[Task brief] Put every line of the records below into a numbered list, skipping blank lines. Leave the pictures out.

**** Exercise data ****

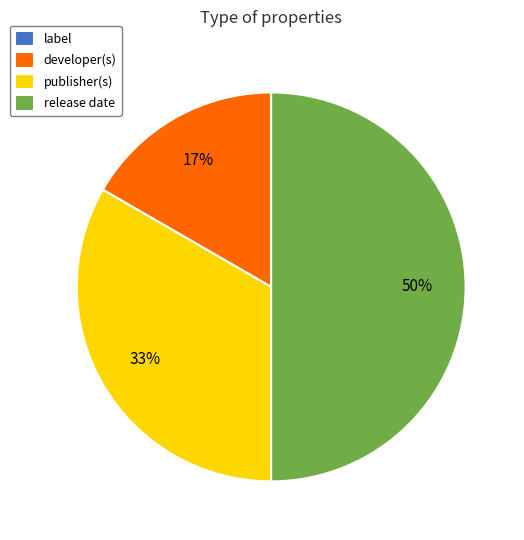

What percentage is the developer(s) slice, to the nearest percent?

17%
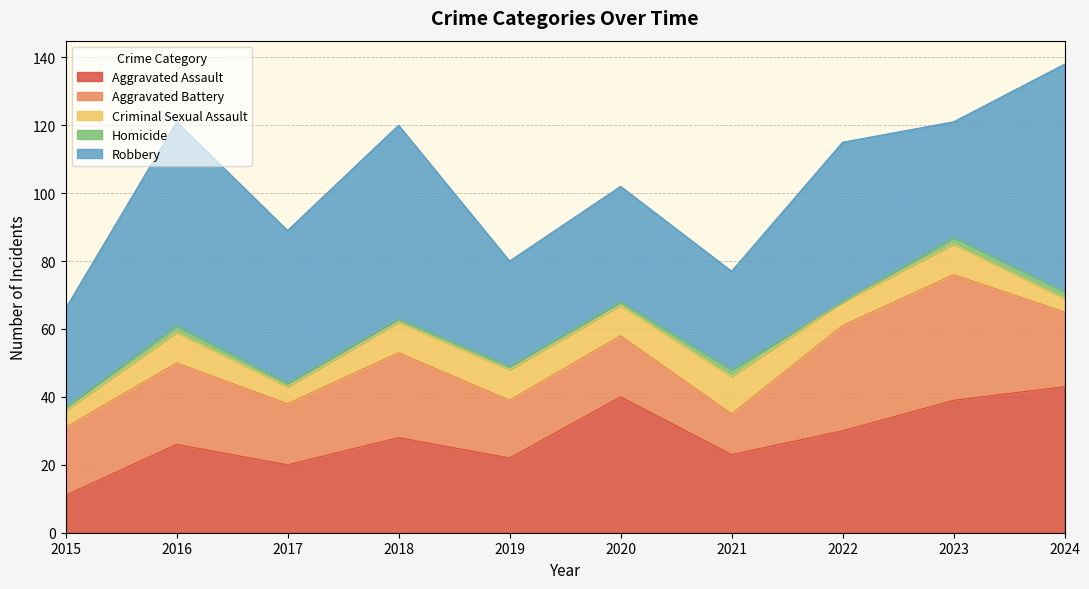

How many data points in Homicide are less than 1?

1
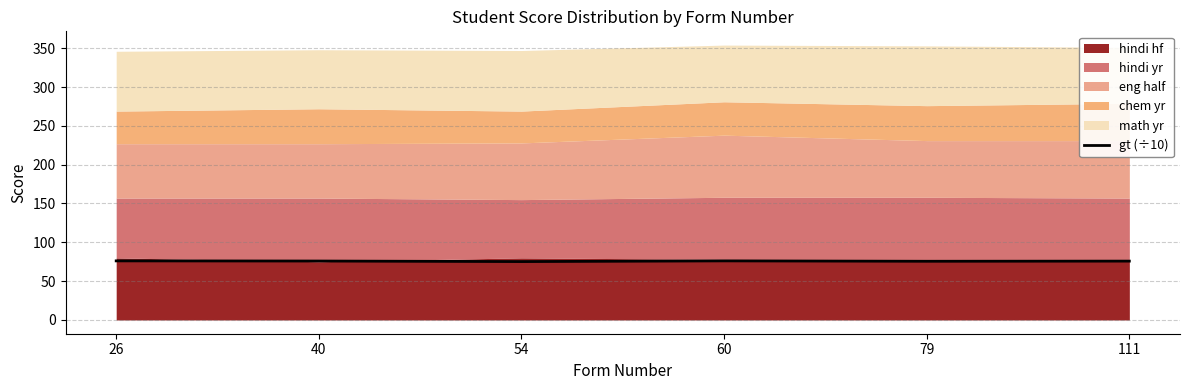

The value at 26 is 76.1. True or false?

True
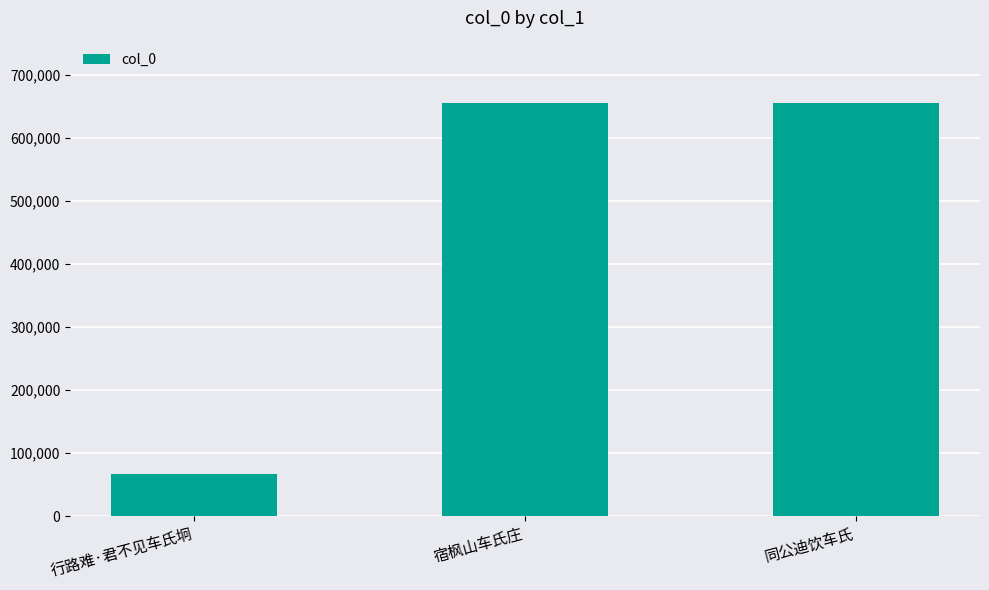

Is it true that the value at 同公迪饮车氏 is 655992?

True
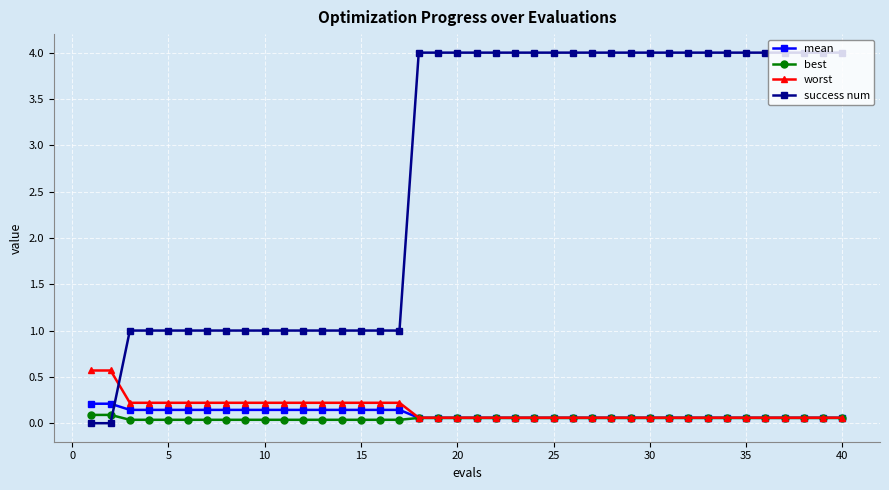

Which series has the largest total across all categories?

success num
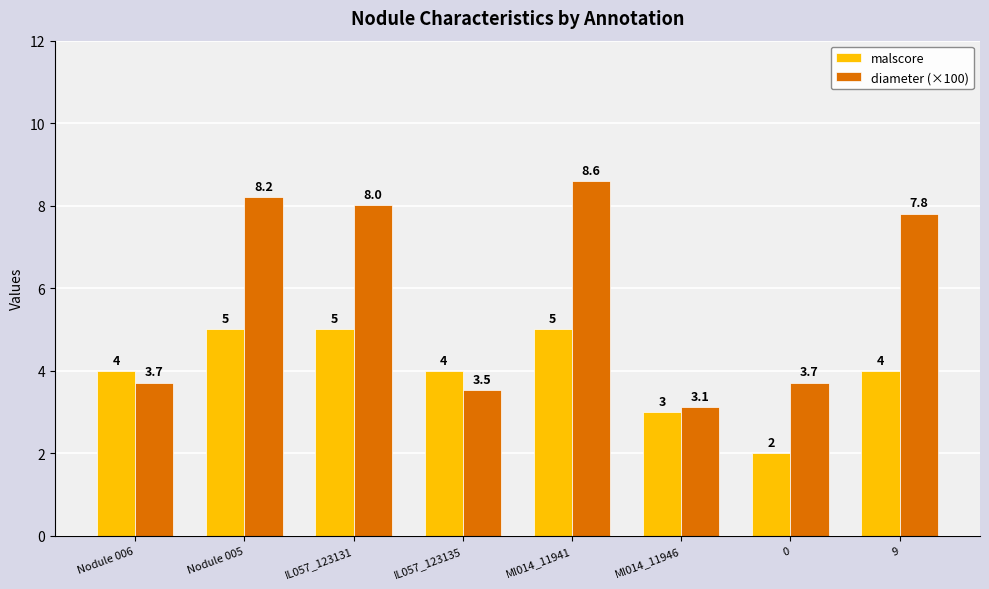

What is the maximum value for diameter (×100)?

8.6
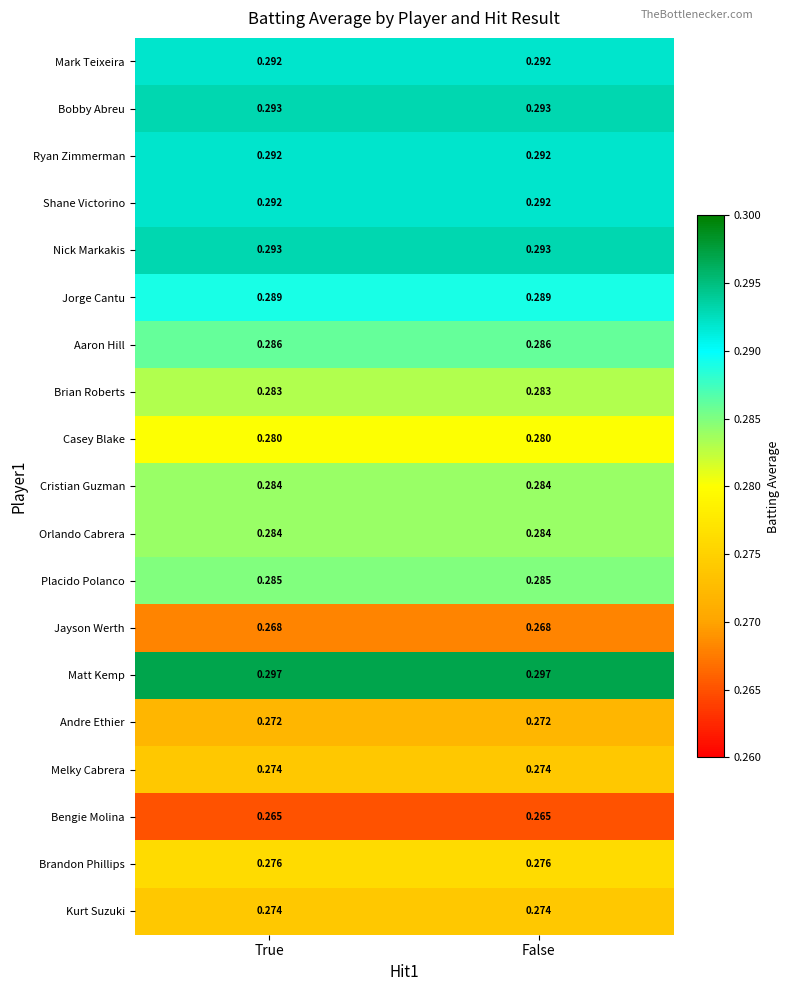

Which series has the largest total across all categories?

Matt Kemp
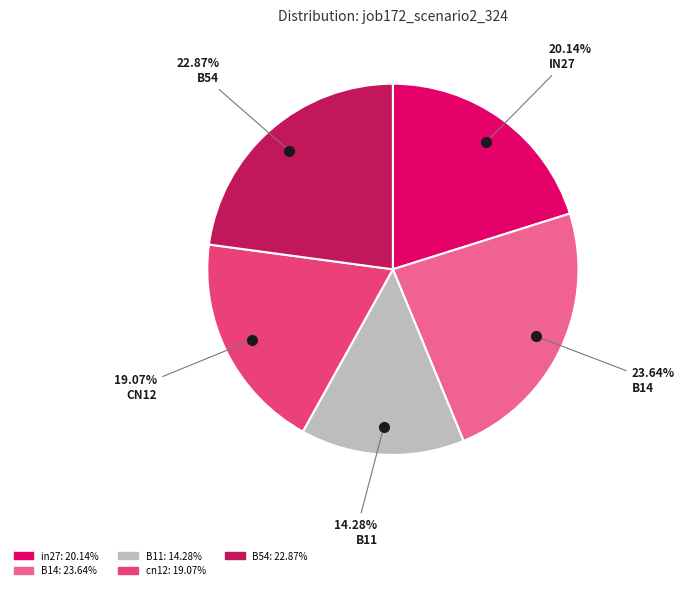

How many slices are in this pie chart?

5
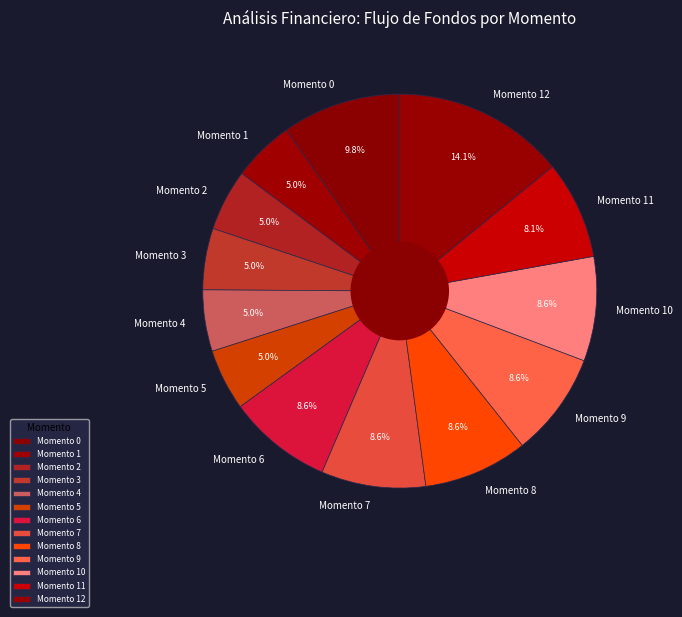

Which slice is the largest?

Momento 12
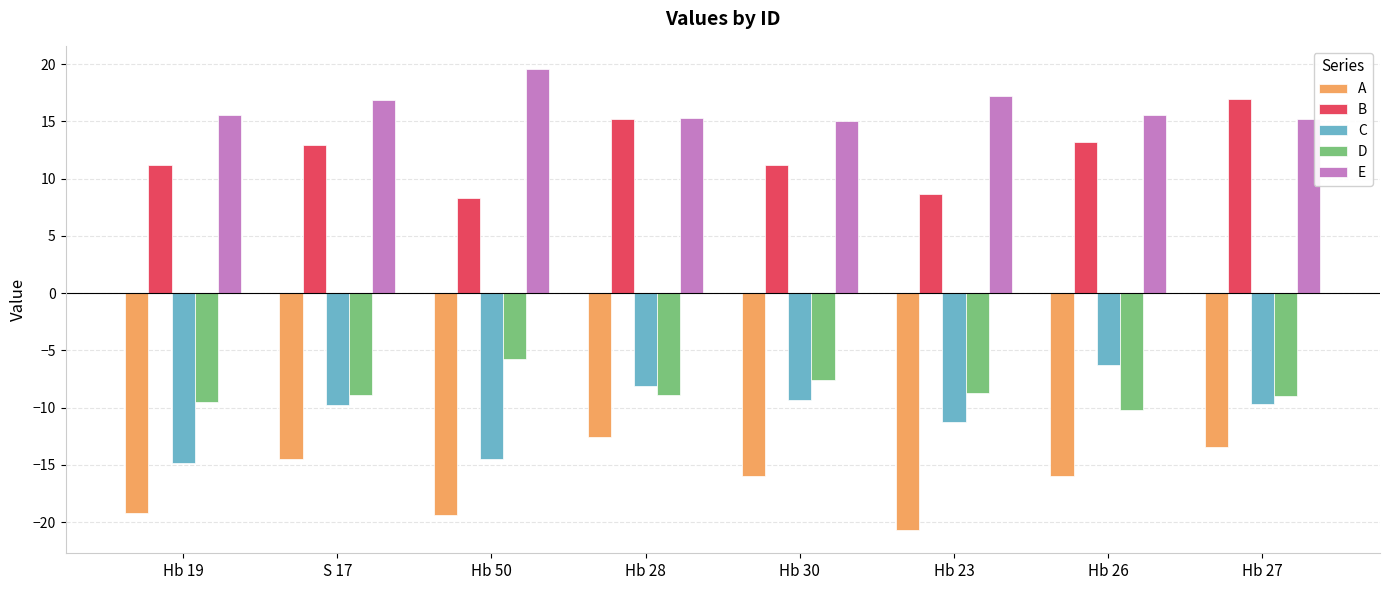

Is the value of C at Hb 50 greater than the value of D at Hb 50?

No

****

[Solution to this exercise]
1. What percentage is the developer(s) slice, to the nearest percent?
2. 17%
3. How many data points in Homicide are less than 1?
4. 1
5. The value at 26 is 76.1. True or false?
6. True
7. Is it true that the value at 同公迪饮车氏 is 655992?
8. True
9. Which series has the largest total across all categories?
10. success num
11. What is the maximum value for diameter (×100)?
12. 8.6
13. Which series has the largest total across all categories?
14. Matt Kemp
15. How many slices are in this pie chart?
16. 5
17. Which slice is the largest?
18. Momento 12
19. Is the value of C at Hb 50 greater than the value of D at Hb 50?
20. No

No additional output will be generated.